This is a Dove ad that has gotten a lot of attention, both praise and criticism.
I like the idea they were going for here, because they’re right that the beauty industry is incredibly harmful to girls and women and those images and messages are unimaginably damaging. However, Dove is unquestionably part of the beauty industry. They sell beauty products and this was an ad. Ostensibly it’s an ad for a self-esteem program on their website, but they wouldn’t have made it with the name “Dove” all over it the way it is if they weren’t also trying to get viewers to think about their products and see them favorably. If you go to the website, the main pictures in the middle are all about self-esteem, which is great, but the first link at the top is for their products and there’s a big ad along the side stating that if you enter the UPC from one of their products they will donate $1 to a self-esteem program.

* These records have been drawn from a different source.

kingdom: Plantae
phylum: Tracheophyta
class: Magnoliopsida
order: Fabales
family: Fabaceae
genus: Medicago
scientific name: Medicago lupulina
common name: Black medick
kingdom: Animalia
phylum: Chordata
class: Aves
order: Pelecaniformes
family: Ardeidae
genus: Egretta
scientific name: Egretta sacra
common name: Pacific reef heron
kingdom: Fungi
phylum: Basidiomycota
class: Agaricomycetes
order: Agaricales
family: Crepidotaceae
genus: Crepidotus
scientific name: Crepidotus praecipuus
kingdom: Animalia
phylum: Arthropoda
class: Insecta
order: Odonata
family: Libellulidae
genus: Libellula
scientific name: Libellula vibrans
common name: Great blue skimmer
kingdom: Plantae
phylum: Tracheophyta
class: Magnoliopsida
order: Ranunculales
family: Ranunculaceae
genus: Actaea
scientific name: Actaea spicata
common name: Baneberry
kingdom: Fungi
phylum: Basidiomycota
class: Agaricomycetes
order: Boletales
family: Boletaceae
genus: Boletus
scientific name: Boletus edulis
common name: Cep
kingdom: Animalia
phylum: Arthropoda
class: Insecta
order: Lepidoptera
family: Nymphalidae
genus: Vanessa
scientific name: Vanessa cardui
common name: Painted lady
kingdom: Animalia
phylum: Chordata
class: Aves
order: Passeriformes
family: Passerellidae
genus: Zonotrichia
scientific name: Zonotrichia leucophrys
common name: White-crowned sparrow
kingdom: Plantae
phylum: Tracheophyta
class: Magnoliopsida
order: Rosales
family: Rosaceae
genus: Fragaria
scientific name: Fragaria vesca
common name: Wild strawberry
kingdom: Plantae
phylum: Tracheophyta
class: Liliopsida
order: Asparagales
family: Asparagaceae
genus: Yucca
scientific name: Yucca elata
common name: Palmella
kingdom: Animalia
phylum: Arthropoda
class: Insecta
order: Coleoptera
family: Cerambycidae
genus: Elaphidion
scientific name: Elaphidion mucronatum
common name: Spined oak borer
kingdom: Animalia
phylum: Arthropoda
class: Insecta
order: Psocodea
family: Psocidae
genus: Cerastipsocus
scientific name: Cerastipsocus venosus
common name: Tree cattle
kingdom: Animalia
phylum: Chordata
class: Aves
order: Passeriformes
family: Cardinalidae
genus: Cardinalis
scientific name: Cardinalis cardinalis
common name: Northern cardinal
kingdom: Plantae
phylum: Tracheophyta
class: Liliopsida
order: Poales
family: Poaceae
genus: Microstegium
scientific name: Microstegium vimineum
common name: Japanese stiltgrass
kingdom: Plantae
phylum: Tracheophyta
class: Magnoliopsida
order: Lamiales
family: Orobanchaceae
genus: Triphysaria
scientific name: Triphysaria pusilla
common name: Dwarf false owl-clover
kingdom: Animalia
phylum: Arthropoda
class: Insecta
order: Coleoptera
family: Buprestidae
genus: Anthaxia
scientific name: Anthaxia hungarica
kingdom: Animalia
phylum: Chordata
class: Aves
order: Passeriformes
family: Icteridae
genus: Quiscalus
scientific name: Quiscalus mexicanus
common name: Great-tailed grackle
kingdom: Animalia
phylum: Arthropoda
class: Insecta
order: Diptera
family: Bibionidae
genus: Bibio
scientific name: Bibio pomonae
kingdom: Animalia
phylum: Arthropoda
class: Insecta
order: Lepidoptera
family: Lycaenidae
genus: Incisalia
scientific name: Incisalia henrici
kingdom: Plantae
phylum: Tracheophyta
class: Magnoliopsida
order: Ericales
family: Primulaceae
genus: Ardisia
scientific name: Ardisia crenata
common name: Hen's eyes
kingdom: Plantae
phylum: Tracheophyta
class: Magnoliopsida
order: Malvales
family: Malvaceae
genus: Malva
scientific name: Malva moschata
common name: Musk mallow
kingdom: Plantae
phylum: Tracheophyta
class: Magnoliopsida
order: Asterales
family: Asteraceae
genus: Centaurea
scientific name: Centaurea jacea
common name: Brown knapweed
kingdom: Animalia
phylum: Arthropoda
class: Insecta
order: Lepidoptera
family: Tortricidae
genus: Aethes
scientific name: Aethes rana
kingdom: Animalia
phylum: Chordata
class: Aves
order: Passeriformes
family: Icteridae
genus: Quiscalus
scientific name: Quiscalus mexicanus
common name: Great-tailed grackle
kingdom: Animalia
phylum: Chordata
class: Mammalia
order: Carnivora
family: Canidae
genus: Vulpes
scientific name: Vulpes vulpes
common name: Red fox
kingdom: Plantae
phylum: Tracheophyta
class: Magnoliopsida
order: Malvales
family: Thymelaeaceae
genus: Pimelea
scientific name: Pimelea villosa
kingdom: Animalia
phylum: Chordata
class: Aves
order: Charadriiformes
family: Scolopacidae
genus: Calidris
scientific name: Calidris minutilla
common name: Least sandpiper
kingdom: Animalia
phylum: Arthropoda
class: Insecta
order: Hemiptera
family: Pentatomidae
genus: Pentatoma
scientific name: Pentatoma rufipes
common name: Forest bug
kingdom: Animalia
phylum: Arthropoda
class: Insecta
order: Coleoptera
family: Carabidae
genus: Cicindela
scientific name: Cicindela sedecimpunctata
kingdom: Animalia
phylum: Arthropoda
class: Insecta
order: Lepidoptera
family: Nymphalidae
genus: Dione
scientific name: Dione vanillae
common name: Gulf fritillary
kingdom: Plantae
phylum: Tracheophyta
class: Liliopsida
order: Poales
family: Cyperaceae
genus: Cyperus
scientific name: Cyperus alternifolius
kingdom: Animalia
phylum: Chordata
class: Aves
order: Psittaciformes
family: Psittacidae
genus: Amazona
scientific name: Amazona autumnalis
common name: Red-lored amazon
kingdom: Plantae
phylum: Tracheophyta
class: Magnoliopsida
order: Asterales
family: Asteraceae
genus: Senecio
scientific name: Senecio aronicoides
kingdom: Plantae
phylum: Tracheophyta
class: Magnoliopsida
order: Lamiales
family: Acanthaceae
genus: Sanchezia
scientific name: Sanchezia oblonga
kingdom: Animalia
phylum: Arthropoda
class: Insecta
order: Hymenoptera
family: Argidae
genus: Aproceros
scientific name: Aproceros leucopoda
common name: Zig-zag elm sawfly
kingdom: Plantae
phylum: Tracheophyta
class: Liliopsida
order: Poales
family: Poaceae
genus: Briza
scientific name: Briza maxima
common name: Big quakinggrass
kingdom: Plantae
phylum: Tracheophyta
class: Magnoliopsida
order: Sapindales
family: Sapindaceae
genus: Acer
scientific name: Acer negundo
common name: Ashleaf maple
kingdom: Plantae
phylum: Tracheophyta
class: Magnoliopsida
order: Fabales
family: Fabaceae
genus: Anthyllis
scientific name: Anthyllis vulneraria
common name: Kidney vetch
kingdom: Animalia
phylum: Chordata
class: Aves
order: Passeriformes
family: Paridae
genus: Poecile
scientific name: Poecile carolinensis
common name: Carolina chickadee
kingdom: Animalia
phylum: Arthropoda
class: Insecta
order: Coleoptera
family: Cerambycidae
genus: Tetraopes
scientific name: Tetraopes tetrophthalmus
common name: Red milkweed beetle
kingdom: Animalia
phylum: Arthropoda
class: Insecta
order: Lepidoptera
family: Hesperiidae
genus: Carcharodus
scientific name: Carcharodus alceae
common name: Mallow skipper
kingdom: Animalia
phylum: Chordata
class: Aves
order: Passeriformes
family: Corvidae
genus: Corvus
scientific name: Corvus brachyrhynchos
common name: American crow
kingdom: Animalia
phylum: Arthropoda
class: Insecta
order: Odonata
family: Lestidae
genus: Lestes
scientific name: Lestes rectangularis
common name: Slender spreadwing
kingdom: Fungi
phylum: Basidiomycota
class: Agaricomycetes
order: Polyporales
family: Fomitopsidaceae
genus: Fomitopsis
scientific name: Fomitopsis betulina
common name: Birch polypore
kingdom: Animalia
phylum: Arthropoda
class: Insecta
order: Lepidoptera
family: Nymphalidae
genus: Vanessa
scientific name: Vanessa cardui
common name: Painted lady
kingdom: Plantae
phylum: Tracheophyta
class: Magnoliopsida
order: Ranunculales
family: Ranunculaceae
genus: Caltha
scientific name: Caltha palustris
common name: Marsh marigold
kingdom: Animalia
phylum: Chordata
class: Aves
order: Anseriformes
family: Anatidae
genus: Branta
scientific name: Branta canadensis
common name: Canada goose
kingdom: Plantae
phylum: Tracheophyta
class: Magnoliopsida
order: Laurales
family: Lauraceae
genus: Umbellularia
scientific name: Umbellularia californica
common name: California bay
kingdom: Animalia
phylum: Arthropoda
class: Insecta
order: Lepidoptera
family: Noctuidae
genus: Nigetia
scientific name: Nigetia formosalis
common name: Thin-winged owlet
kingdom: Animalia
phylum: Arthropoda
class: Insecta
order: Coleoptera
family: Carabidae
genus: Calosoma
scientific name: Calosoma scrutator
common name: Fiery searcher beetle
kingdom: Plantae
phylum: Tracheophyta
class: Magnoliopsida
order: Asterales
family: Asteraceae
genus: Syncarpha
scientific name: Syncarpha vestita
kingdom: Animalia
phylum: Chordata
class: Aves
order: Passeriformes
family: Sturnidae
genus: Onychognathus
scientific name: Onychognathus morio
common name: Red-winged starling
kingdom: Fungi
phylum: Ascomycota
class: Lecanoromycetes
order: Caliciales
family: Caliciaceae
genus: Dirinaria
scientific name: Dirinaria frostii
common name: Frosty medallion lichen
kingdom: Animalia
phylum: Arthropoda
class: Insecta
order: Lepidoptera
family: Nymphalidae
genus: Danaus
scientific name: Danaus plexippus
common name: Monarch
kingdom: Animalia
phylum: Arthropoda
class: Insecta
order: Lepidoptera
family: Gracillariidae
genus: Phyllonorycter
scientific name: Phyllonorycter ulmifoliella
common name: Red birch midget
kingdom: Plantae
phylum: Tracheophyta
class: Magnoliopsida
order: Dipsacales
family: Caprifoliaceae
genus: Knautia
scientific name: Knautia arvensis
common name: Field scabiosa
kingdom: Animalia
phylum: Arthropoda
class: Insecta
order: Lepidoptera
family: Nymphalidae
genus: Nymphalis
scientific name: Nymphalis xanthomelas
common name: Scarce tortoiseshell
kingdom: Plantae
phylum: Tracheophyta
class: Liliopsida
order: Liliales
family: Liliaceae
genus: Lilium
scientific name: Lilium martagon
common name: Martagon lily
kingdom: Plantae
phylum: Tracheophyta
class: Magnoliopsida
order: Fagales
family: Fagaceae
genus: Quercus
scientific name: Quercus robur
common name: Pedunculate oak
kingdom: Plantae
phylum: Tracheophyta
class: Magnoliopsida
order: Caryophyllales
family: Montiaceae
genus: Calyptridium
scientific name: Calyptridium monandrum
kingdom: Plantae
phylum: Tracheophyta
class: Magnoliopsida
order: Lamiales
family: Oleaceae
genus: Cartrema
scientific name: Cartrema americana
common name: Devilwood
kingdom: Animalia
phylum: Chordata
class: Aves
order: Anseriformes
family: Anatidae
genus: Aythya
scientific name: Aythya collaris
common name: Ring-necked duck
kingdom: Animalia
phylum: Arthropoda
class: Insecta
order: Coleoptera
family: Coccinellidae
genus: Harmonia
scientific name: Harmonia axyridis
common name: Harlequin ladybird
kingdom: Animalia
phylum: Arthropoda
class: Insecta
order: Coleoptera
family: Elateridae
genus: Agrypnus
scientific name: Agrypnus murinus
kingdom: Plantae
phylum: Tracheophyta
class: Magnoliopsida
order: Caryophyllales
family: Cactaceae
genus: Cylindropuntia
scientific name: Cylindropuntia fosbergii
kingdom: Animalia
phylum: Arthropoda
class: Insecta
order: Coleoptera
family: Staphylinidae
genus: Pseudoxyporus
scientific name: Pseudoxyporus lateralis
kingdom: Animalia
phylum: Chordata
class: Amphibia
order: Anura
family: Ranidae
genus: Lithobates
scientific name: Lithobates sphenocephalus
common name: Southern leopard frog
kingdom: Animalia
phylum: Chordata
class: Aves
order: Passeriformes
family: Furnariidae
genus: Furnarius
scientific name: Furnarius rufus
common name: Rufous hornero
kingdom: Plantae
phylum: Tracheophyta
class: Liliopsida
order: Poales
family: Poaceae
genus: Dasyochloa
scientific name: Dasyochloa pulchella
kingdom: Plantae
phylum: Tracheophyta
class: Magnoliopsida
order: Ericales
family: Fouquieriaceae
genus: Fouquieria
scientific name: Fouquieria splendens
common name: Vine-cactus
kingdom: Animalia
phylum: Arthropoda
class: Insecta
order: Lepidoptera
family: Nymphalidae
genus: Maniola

I’m not terribly fond of “buy our stuff and we’ll donate to this charity” promotions. Dove has buckets of money. If they were truly serious about donating a meaningful amount of money to these programs, they wouldn’t tie it to people buying their products. They aren’t in need of customers, they have plenty of them (even I buy their stuff), so it’s not like they need to tie it to sales this way to make the donation possible. They don’t. And how many customers do you think realistically go and enter that code? Again, if they really meant it, they could donate for every sale, not every customer who manages to learn about the program, buy a product and bother to go enter a code on the website. I just have trouble seeing it as real charity when it’s got so many weird strings like this for no real good reason.
So, I kind of wandered off topic from the ad itself there, but I think it all ties back to the same idea. Dove is marketing an idea that they don’t really seem to be behind. They say they’re encouraging “real beauty”, but I don’t think I’ve ever seen a woman over maybe size 12 in their ads and I know I’ve never seen a woman with a visible disability or anything like that. So their definition of “real” beauty still seems pretty conventional. And I have trouble taking their dire warnings about the beauty industry seriously (even though they are absolutely right about it) when they are part of that very same industry and filled the ad with the very images they are supposedly against. The message is great and if this exact same video had been produced as a public service announcement or by an advocacy group I’d be all for it, but as it is, I’m deeply skeptical of it because it’s made by the very industry it’s saying is evil.